Court Concluded a Counselor’s Free Exercise of Religion Did Not Permit Him to Use Religious Counseling Methods

Can a juvenile court counselor be fired for using a "Christian perspective" in counseling emotionally

Can a juvenile court counselor be fired for using a "Christian perspective" in counseling emotionally disturbed adolescents? Yes, concluded a federal court in Virginia.

The counselor, who was a county employee, was discharged for his "stubborn insistence upon injecting his religious views into his counseling against the wishes of his superiors." The counselor sued the county, claiming that his discharge violated his constitutional right to religious freedom.

In rejecting this claim, the court observed that the counselor's right to exercise his religion was not absolute, but had to be balanced against the state's duty to avoid violating the first amendment's nonestablishment of religion clause and protecting the religious beliefs of others. The court concluded that "when the exercise of an individual's first amendment rights potentially violates free exercise rights of others or the mandates of the establishment clause, the individual's rights are not absolute. On the facts of this case, the court concludes that [the counselor's] constitutional right to the free exercise of his religion does not go so far as to permit him to use religious counseling methods against the orders of his superiors."

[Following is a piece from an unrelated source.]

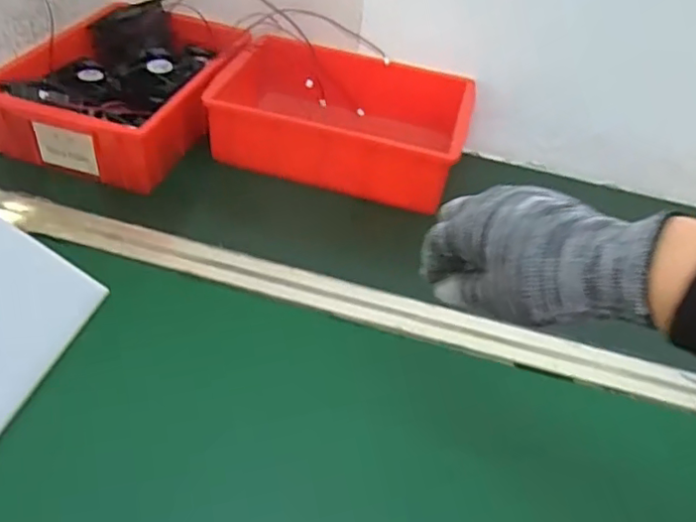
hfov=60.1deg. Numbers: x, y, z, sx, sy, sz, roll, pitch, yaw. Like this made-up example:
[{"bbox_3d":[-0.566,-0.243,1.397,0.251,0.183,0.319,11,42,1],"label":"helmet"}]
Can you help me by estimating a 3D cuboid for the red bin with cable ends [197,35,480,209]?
[{"bbox_3d":[-0.005,-0.172,0.739,0.292,0.088,0.202,12,43,4],"label":"red bin with cable ends"}]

This conclusion was reinforced by the fact that the counselor was in a position of trust and his clients, "all of whom were young and many of whom were troubled, were a captive, impressionable audience." The court also observed that the counselor's behavior raised questions as to his suitability to work with emotionally disturbed youth. In particular, the court observed that the counselor had called one of his supervisors an "evil witch," encouraged clients to "go with The Force" (an allusion to the Star Wars films), and sent his superiors a letter accusing them of "crucifying the word and intention of the Lord as it was acting through him" (a copy of this letter was sent to President Reagan, Pope John Paul, and Billy Graham).

This case illustrates the danger of using government employment to engage in proselytizing. Cases upholding the legality of government chaplains serving the military, prisons, and tax-subsidized hospitals have similarly suggested that active proselytizing may raise questions as to the legality of such positions.